4) ALORS QU’en jugeant, pour exclure l’application de la clause de non-garantie des vices cachés, que la mention dans l’acte de vente de deux des trois éboulements de mur qui s’étaient produits n’avait pas permis d’assurer une information suffisante des acquéreurs, la cour d’appel a violé l’article 1643 du code civil.
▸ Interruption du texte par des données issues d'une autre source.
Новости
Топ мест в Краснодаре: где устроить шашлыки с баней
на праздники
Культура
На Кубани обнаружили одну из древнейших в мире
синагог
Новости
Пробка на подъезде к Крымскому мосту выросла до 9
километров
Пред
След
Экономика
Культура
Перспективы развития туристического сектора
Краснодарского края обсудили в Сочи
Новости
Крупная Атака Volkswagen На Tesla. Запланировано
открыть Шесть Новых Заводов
SECOND MOYEN DE CASSATION (subsidiaire)

Mme F. fait grief à l’arrêt attaqué de l’avoir condamnée à payer aux époux R. la somme de 11.609.625 francs Cfp correspondant aux frais occasionnés par la vente ;

AUX MOTIFS QUE rien n’indique que le vendeur connaissait l’instabilité du sol et du sous-sol du terrain vendu, révélée par les pluies exceptionnelles des 3 et 4 mars 2008 et établie par les expertises qui ont eu lieu par la suite ; qu’elle ne peut donc être tenue, outre la restitution du prix de vente, qu’aux « frais occasionnés par la vente » ; qu’outre les frais d’acte notarié (2 024 881 FCFP), cette mention recouvre les intérêts du prêt que les acquéreurs ont contracté pour financer leur achat, les primes d’assurance ainsi que les frais de dossier de remboursement anticipé du fait de la résolution de la vente, ces différents frais et coûts étant détaillés page 14 et 15 des conclusions récapitulatives des époux R. pour un montant total de 9 584 744 FCFP ; qu’il y a lieu de faire droit aux demandes présentées de ces différents chefs ; qu’en revanche, les demandes liées aux conséquences du sinistre de mars 2008 (intervention de la commune du Mont-Dore, loyers d’avril 2008 à juin 2010 et autres frais d’huissier, de géomètre et de location de mini pelle) doivent être rejetées ;

ALORS QUE si le vendeur ignorait les vices de la chose, il n’est tenu qu’à la restitution du prix, et à rembourser à l’acquéreur les frais occasionnés par la vente, qui s’entendent des seules dépenses directement liées à la conclusion du contrat ; qu’en condamnant Mme F., dont elle avait relevé qu’elle ne connaissait pas le vice affectant le bien vendu, à payer aux acquéreurs une somme de 9.584.744 francs Cfp relative aux intérêts du prêt contracté par eux, aux primes d’assurance et aux frais de remboursement anticipé, qui n’étaient pas des frais occasionnés par la vente, la cour d’appel a violé l’article 1646 du code civil."